On trouve les origines de la démocratie évidemment à Athènes mais aussi sur le continent africain, dans le gouvernement des rois ou des chefs de tribu par consensus. On trouve aussi des origines indiennes de la démocratie. Dès le 3e siècle avant JC, l'empereur Ashoka avait pris conseil avant de promulguer un édit dans lequel il demandait à ses sujets de ne pas encenser sa propre secte ainsi que celle des autres.
Amartya Sen insiste sur la multiplicité des avantages de la démocratie. Le premier est que la démocratie a une valeur intrinsèque. La liberté politique fait partie de la liberté de l'homme en général. Pouvoir exercer ses droits civils et politique est une condition pour mener une bonne vie, une vie satisfaisante pour soi et pour les autres. Ensuite la démocratie a une valeur instrumentale. Elle apporte plus d'avantages que d'inconvénients. Les travaux de Sen comme économiste politique ont prouvé que les famines ont perduré et ont été dramatiques dans les pays de dictatures militaires (Soudan, Somalie) ou dans les pays à parti unique (URSS dans les années 30, Chine de la fin des années 50 avec 30 millions de morts) alors que des pays démocratiques comme l'Inde ont réussi à l'inverse à résorber la famine. Valeur également constructive de la démocratie, qui permet de constituer des citoyens, aide une société à fixer ses valeurs et ses priorités, permet la compréhension collective des besoins.
I-Les conditions de la démocratie
Il peut y avoir trois types de définition. D'abord une définition stricte électorale: définition de la démocratie par la souveraineté du peuple, aujourd'hui le libre choix des gouvernement par les gouvernements; élection libre, concurrencée, ouverte. Dans une conception plus large, on récusera que cela soit une définition suffisante à la démocratie, car la souveraineté du peuple peut conduire à une tyrannie (adhésion du peuple allemand au NSDAP au milieu des années 30, certaines analyses du stalinisme). La démocratie est aussi constitutionnelle: doit s'ajouter à la souveraineté du peuple le respect des droits fondamentaux. Une conception encore plus large est celle de considérer que pour se forme une démocratie, pour qu'elle soit authentique, survive, se perfectionne, il faut des éléments de liberté essentiels dans la société elle-même, un esprit civique sans quoi la démocratie serait superficielle et non substantielle. Ces définitions ne s'excluent en rien les unes des autres, elles montrent la nécessité d'élargir le champ de réflexion.
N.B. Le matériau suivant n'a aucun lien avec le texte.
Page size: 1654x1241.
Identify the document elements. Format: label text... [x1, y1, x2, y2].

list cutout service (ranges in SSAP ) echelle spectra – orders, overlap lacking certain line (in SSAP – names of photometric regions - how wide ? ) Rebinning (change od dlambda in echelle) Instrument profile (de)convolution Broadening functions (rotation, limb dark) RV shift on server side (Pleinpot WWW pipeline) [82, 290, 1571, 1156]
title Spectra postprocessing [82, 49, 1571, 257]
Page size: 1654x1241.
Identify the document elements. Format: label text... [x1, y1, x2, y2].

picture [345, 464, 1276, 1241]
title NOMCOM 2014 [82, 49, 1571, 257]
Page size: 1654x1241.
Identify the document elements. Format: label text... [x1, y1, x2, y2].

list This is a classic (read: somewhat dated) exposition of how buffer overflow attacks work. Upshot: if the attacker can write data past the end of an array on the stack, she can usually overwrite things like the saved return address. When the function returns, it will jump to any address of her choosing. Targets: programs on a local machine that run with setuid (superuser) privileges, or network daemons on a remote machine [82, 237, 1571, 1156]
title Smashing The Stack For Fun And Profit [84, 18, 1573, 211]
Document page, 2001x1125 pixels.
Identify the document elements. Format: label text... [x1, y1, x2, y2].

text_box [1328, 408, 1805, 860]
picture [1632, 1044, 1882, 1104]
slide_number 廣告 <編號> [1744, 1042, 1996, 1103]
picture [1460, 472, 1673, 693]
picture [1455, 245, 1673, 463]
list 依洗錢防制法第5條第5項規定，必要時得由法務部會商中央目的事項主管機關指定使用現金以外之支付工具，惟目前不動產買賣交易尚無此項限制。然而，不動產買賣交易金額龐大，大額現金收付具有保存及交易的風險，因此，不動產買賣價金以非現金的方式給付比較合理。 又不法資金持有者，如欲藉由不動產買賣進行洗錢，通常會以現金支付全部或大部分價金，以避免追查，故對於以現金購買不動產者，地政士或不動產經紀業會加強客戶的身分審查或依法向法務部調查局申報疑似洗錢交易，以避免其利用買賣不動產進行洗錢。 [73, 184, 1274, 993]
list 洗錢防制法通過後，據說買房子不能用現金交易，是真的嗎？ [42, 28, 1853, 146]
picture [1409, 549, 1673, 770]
A)Les exigences relatives aux institutions
Il y en a 3 principales. La première est l'existence d'un système représentatif. Il faut un espace public avec des associations, des clubs de pensées, des partis politiques qui s'organisent et vivent librement, et qui permettent l'élection sincère de représentants. Il faut, c'est la deuxième conditions, que les élections soient libres. C'est-à-dire que différents partis soient représentés et que la force ne soient pas utilisés, mais aussi la question de l'argent. Aux USA, dans la phase préélectorale, nous sommes dans la phase de collecte d'argent, la phase de fonds de campagne. En France, la réglementation ne le permettrait pas et on considère que c'est une condition de la liberté (don d'entreprises interdits, fonds plafonnés). Enfin, la troisième condition relative aux institutions est celle des pouvoirs séparés, l'indépendance des pouvoirs. C'est même une condition fondamentale. Si il n'y a pas un minimum d'indépendance entre les pouvoirs, l'élection ne peut pas être libre (le Mexique à été jusqu'en 2000 une semi démocratie, avec la création d'un institut fédéral électoral indépendant permettant l'éradication de la fraude électorale).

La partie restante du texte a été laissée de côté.